Work task: Return the source text of every record below, character for character, without the pictures.

Records provided:

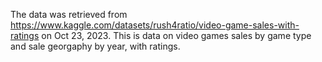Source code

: The data was retrieved from https://www.kaggle.com/datasets/rush4ratio/video-game-sales-with-ratings on Oct 23, 2023. 
This is data on video games sales by game type and sale georgaphy by year, with ratings. 
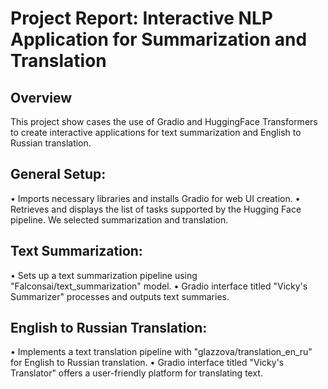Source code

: # Project Report: Interactive NLP Application for Summarization and Translation
## Overview
This project show cases the use of Gradio and HuggingFace Transformers to create interactive applications for text summarization and English to Russian translation. 
## General Setup:
•	Imports necessary libraries and installs Gradio for web UI creation.
•	Retrieves and displays the list of tasks supported by the Hugging Face pipeline. We selected summarization and translation.
## Text Summarization:
•	Sets up a text summarization pipeline using "Falconsai/text_summarization" model.
•	Gradio interface titled "Vicky's Summarizer" processes and outputs text summaries.
## English to Russian Translation:
•	Implements a text translation pipeline with "glazzova/translation_en_ru" for English to Russian translation.
•	Gradio interface titled "Vicky's Translator" offers a user-friendly platform for translating text.
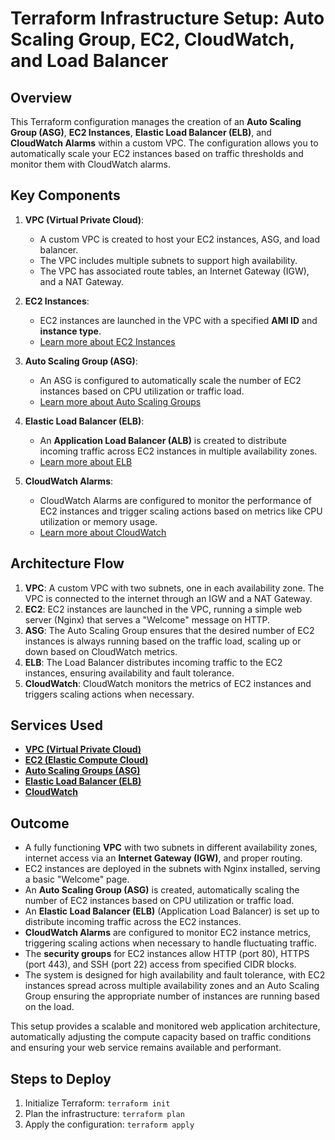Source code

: # Terraform Infrastructure Setup: Auto Scaling Group, EC2, CloudWatch, and Load Balancer

## **Overview**

This Terraform configuration manages the creation of an **Auto Scaling Group (ASG)**, **EC2 Instances**, **Elastic Load Balancer (ELB)**, and **CloudWatch Alarms** within a custom VPC. The configuration allows you to automatically scale your EC2 instances based on traffic thresholds and monitor them with CloudWatch alarms.

## **Key Components**

1. **VPC (Virtual Private Cloud)**:
   - A custom VPC is created to host your EC2 instances, ASG, and load balancer.
   - The VPC includes multiple subnets to support high availability.
   - The VPC has associated route tables, an Internet Gateway (IGW), and a NAT Gateway.

2. **EC2 Instances**:
   - EC2 instances are launched in the VPC with a specified **AMI ID** and **instance type**.
   - [Learn more about EC2 Instances](https://docs.aws.amazon.com/ec2/index.html)

3. **Auto Scaling Group (ASG)**:
   - An ASG is configured to automatically scale the number of EC2 instances based on CPU utilization or traffic load.
   - [Learn more about Auto Scaling Groups](https://docs.aws.amazon.com/autoscaling/ec2/userguide/what-is-asg.html)

4. **Elastic Load Balancer (ELB)**:
   - An **Application Load Balancer (ALB)** is created to distribute incoming traffic across EC2 instances in multiple availability zones.
   - [Learn more about ELB](https://docs.aws.amazon.com/elasticloadbalancing/latest/application/introduction.html)

5. **CloudWatch Alarms**:
   - CloudWatch Alarms are configured to monitor the performance of EC2 instances and trigger scaling actions based on metrics like CPU utilization or memory usage.
   - [Learn more about CloudWatch](https://aws.amazon.com/cloudwatch/index.html)

## **Architecture Flow**

1. **VPC**: A custom VPC with two subnets, one in each availability zone. The VPC is connected to the internet through an IGW and a NAT Gateway.
2. **EC2**: EC2 instances are launched in the VPC, running a simple web server (Nginx) that serves a "Welcome" message on HTTP.
3. **ASG**: The Auto Scaling Group ensures that the desired number of EC2 instances is always running based on the traffic load, scaling up or down based on CloudWatch metrics.
4. **ELB**: The Load Balancer distributes incoming traffic to the EC2 instances, ensuring availability and fault tolerance.
5. **CloudWatch**: CloudWatch monitors the metrics of EC2 instances and triggers scaling actions when necessary.

## **Services Used**

- **[VPC (Virtual Private Cloud)](https://aws.amazon.com/vpc/)**
- **[EC2 (Elastic Compute Cloud)](https://aws.amazon.com/ec2/)**
- **[Auto Scaling Groups (ASG)](https://aws.amazon.com/autoscaling/)**
- **[Elastic Load Balancer (ELB)](https://aws.amazon.com/elasticloadbalancing/)**
- **[CloudWatch](https://aws.amazon.com/cloudwatch/)**

## **Outcome**

- A fully functioning **VPC** with two subnets in different availability zones, internet access via an **Internet Gateway (IGW)**, and proper routing.
- EC2 instances are deployed in the subnets with Nginx installed, serving a basic "Welcome" page.
- An **Auto Scaling Group (ASG)** is created, automatically scaling the number of EC2 instances based on CPU utilization or traffic load.
- An **Elastic Load Balancer (ELB)** (Application Load Balancer) is set up to distribute incoming traffic across the EC2 instances.
- **CloudWatch Alarms** are configured to monitor EC2 instance metrics, triggering scaling actions when necessary to handle fluctuating traffic.
- The **security groups** for EC2 instances allow HTTP (port 80), HTTPS (port 443), and SSH (port 22) access from specified CIDR blocks.
- The system is designed for high availability and fault tolerance, with EC2 instances spread across multiple availability zones and an Auto Scaling Group ensuring the appropriate number of instances are running based on the load.

This setup provides a scalable and monitored web application architecture, automatically adjusting the compute capacity based on traffic conditions and ensuring your web service remains available and performant.

## **Steps to Deploy**
1. Initialize Terraform: `terraform init`
2. Plan the infrastructure: `terraform plan`
3. Apply the configuration: `terraform apply`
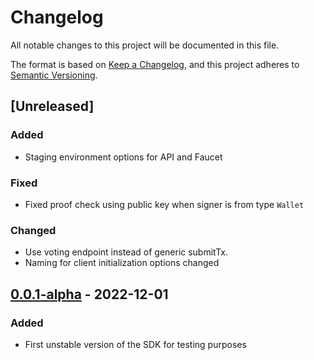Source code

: # Changelog

All notable changes to this project will be documented in this file.

The format is based on [Keep a Changelog](https://keepachangelog.com/en/1.0.0/),
and this project adheres to [Semantic Versioning](https://semver.org/spec/v2.0.0.html).

## [Unreleased]

### Added

- Staging environment options for API and Faucet

### Fixed

- Fixed proof check using public key when signer is from type `Wallet`

### Changed

- Use voting endpoint instead of generic submitTx.
- Naming for client initialization options changed

## [0.0.1-alpha] - 2022-12-01

### Added

- First unstable version of the SDK for testing purposes

[0.0.1-alpha]: https://github.com/vocdoni/vocdoni-sdk/releases/tag/v0.0.1-alpha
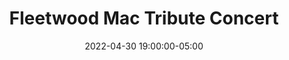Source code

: ---
date: 2022-04-30 19:00:00-05:00
dateRange: Apr 30
dates: 7:00 pm on Apr 30 2022
draft: true
expiryDate: 2022-05-01
mpaaRating: Not Rated
oneSheet: _default_no-image-available.png
performanceList:
  performance:
  - date: 2022-05-01 00:00:00
    format: 2D
runningTime: 120
shortTitle: Fleetwood Mac
studioInfo:
  studio: Not Specified
  studioFee: 0
  studioPercentage: 0
title: Fleetwood Mac Tribute Concert
---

Exercise answer:
Source code

: The data was retrieved from https://www.kaggle.com/datasets/rush4ratio/video-game-sales-with-ratings on Oct 23, 2023. 
This is data on video games sales by game type and sale georgaphy by year, with ratings. 
Source code

: # Project Report: Interactive NLP Application for Summarization and Translation
## Overview
This project show cases the use of Gradio and HuggingFace Transformers to create interactive applications for text summarization and English to Russian translation. 
## General Setup:
•	Imports necessary libraries and installs Gradio for web UI creation.
•	Retrieves and displays the list of tasks supported by the Hugging Face pipeline. We selected summarization and translation.
## Text Summarization:
•	Sets up a text summarization pipeline using "Falconsai/text_summarization" model.
•	Gradio interface titled "Vicky's Summarizer" processes and outputs text summaries.
## English to Russian Translation:
•	Implements a text translation pipeline with "glazzova/translation_en_ru" for English to Russian translation.
•	Gradio interface titled "Vicky's Translator" offers a user-friendly platform for translating text.
Source code

: # Terraform Infrastructure Setup: Auto Scaling Group, EC2, CloudWatch, and Load Balancer

## **Overview**

This Terraform configuration manages the creation of an **Auto Scaling Group (ASG)**, **EC2 Instances**, **Elastic Load Balancer (ELB)**, and **CloudWatch Alarms** within a custom VPC. The configuration allows you to automatically scale your EC2 instances based on traffic thresholds and monitor them with CloudWatch alarms.

## **Key Components**

1. **VPC (Virtual Private Cloud)**:
   - A custom VPC is created to host your EC2 instances, ASG, and load balancer.
   - The VPC includes multiple subnets to support high availability.
   - The VPC has associated route tables, an Internet Gateway (IGW), and a NAT Gateway.

2. **EC2 Instances**:
   - EC2 instances are launched in the VPC with a specified **AMI ID** and **instance type**.
   - [Learn more about EC2 Instances](https://docs.aws.amazon.com/ec2/index.html)

3. **Auto Scaling Group (ASG)**:
   - An ASG is configured to automatically scale the number of EC2 instances based on CPU utilization or traffic load.
   - [Learn more about Auto Scaling Groups](https://docs.aws.amazon.com/autoscaling/ec2/userguide/what-is-asg.html)

4. **Elastic Load Balancer (ELB)**:
   - An **Application Load Balancer (ALB)** is created to distribute incoming traffic across EC2 instances in multiple availability zones.
   - [Learn more about ELB](https://docs.aws.amazon.com/elasticloadbalancing/latest/application/introduction.html)

5. **CloudWatch Alarms**:
   - CloudWatch Alarms are configured to monitor the performance of EC2 instances and trigger scaling actions based on metrics like CPU utilization or memory usage.
   - [Learn more about CloudWatch](https://aws.amazon.com/cloudwatch/index.html)

## **Architecture Flow**

1. **VPC**: A custom VPC with two subnets, one in each availability zone. The VPC is connected to the internet through an IGW and a NAT Gateway.
2. **EC2**: EC2 instances are launched in the VPC, running a simple web server (Nginx) that serves a "Welcome" message on HTTP.
3. **ASG**: The Auto Scaling Group ensures that the desired number of EC2 instances is always running based on the traffic load, scaling up or down based on CloudWatch metrics.
4. **ELB**: The Load Balancer distributes incoming traffic to the EC2 instances, ensuring availability and fault tolerance.
5. **CloudWatch**: CloudWatch monitors the metrics of EC2 instances and triggers scaling actions when necessary.

## **Services Used**

- **[VPC (Virtual Private Cloud)](https://aws.amazon.com/vpc/)**
- **[EC2 (Elastic Compute Cloud)](https://aws.amazon.com/ec2/)**
- **[Auto Scaling Groups (ASG)](https://aws.amazon.com/autoscaling/)**
- **[Elastic Load Balancer (ELB)](https://aws.amazon.com/elasticloadbalancing/)**
- **[CloudWatch](https://aws.amazon.com/cloudwatch/)**

## **Outcome**

- A fully functioning **VPC** with two subnets in different availability zones, internet access via an **Internet Gateway (IGW)**, and proper routing.
- EC2 instances are deployed in the subnets with Nginx installed, serving a basic "Welcome" page.
- An **Auto Scaling Group (ASG)** is created, automatically scaling the number of EC2 instances based on CPU utilization or traffic load.
- An **Elastic Load Balancer (ELB)** (Application Load Balancer) is set up to distribute incoming traffic across the EC2 instances.
- **CloudWatch Alarms** are configured to monitor EC2 instance metrics, triggering scaling actions when necessary to handle fluctuating traffic.
- The **security groups** for EC2 instances allow HTTP (port 80), HTTPS (port 443), and SSH (port 22) access from specified CIDR blocks.
- The system is designed for high availability and fault tolerance, with EC2 instances spread across multiple availability zones and an Auto Scaling Group ensuring the appropriate number of instances are running based on the load.

This setup provides a scalable and monitored web application architecture, automatically adjusting the compute capacity based on traffic conditions and ensuring your web service remains available and performant.

## **Steps to Deploy**
1. Initialize Terraform: `terraform init`
2. Plan the infrastructure: `terraform plan`
3. Apply the configuration: `terraform apply`
Source code

: # Changelog

All notable changes to this project will be documented in this file.

The format is based on [Keep a Changelog](https://keepachangelog.com/en/1.0.0/),
and this project adheres to [Semantic Versioning](https://semver.org/spec/v2.0.0.html).

## [Unreleased]

### Added

- Staging environment options for API and Faucet

### Fixed

- Fixed proof check using public key when signer is from type `Wallet`

### Changed

- Use voting endpoint instead of generic submitTx.
- Naming for client initialization options changed

## [0.0.1-alpha] - 2022-12-01

### Added

- First unstable version of the SDK for testing purposes

[0.0.1-alpha]: https://github.com/vocdoni/vocdoni-sdk/releases/tag/v0.0.1-alpha
Source code

: ---
date: 2022-04-30 19:00:00-05:00
dateRange: Apr 30
dates: 7:00 pm on Apr 30 2022
draft: true
expiryDate: 2022-05-01
mpaaRating: Not Rated
oneSheet: _default_no-image-available.png
performanceList:
  performance:
  - date: 2022-05-01 00:00:00
    format: 2D
runningTime: 120
shortTitle: Fleetwood Mac
studioInfo:
  studio: Not Specified
  studioFee: 0
  studioPercentage: 0
title: Fleetwood Mac Tribute Concert
---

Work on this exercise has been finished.